How to negotiate like a four year old girl

Nadine Jabbour Head of Delivery at Versent

Nadine Jabbour

Project Manager

November 16, 2018

It’s 4pm on a school day. A little girl is meandering about her dad’s general store and she asks for a chocolate snack and the response she gets is a standard “No”.
“Why?” she asks, and again, Dad says, “because you need to have your dinner first”.

Without hesitation, the girl responds, “If I promise to have my dinner can I just have half a chocolate now?

“No” he repeats. “Why?” she asks again. “Because you won’t be hungry for dinner and you need your vegetables to grow big and strong”.

The little girl stops and thinks for a second, “Ok Dad, if I wait, and eat extra vegetables with my dinner, then after that can I get a chocolate AND an ice-cream?”

That little girl was me. Expertly negotiating with my Dad and winning almost every time. 😉

I recently attended an ‘Advancing Negotiation Skills’ course, run by Scotwork. The opening question from the facilitator stated: “Think of a four-year-old child, what is the most frequently used word in their limited vocabulary? …Why.”

His point? That by age four many of us reach the height of our negotiating ability. Because at age four we’re constantly curious, and we simply don’t accept the word no.
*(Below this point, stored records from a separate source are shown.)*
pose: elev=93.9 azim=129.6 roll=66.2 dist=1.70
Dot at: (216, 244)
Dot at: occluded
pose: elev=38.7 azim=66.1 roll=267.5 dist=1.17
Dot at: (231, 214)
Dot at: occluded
In a room where mistakes are relished

As the one female in a room full of men from male dominated industries, I was a little uncomfortable and equally eager for this formal learning opportunity. Being a practical course, I certainly didn’t expect to sit quietly taking notes. We role-played eight case studies in three days, being filmed, prodded and pushed, with footage played back in front of the class to teach us where we could have done better. The facilitators created an illusion of pressure not dissimilar to what we might face every day with a client, colleague or vendor, but in a safe environment where mistakes were relished.  

My key takeaways

Taking the time to understand what the other party values is key to successful negotiation.

I quickly learned that negotiation isn’t about persuading another to your point of view.

It’s not simply about compromise and it’s not about haggling to the best price to get the better of your opponent – that’s a good way to jeopardise the relationship and guarantee one of you will walk away feeling yuck.

Negotiation is getting to the bottom of what the other party values, and giving it to them, on your terms. My dad wanted me to have a healthy dinner, if I gave that to him, I knew he’d be ok with me having a snack.

Great, I now know how to define good negotiation. So how do you understand what the other party values if you barely know them or they won’t tell you?…


Be curious

Just ask. And listen! So often we’re too afraid to directly ask people what it is they really want. Or too inconsiderate to care. Often, they’re giving us signals and we’re so concerned with what we want or what we should say next that we aren’t even listening.


Extend trust

Why not offer up what you value first? What better way to build trust quickly than to show vulnerability. One of the most unexpected snippets of advice on this course was to share as much information as possible. 9 times out of 10, what you think is confidential or can be used against you or is commercially sensitive, usually isn’t. Don’t hold your cards close to your chest if you want to build a trusted relationship.  


So how does Versent stack up?

This advice particularly resonated with me in context of Versent. Versent has a somewhat unorthodox way of doing ‘sales’, and I love it. Why? It has to be right for the team and our customer. It isn’t just about the dollars, it isn’t just about winning. I’ve seen Versentonians walk away from a sale because it wasn’t right for that customer, or for our team.

Our people thrive on honesty and transparency every day, and that’s how it should be.


What I’ve learnt and how it may help you

A lot of us, me included, aren’t in roles that need formal negotiation skills. Even so, we can apply these skills in any role and in any relationship to get the best outcome for everyone involved. So, whether you’re responding to your 4yr old, trying to get your way with your partner, or collaborating with a colleague: take the time to understand what the other person values, be curious, extend trust, and do not settle for “No”, but instead ask “Why?”

Nadine Jabbour is a Project Manager with Versent. She has spent most of her career delivering projects and working on strategy execution. Outside of Versent, Nadine loves to try new things; you’ll rarely find her doing the same thing from one day to the next.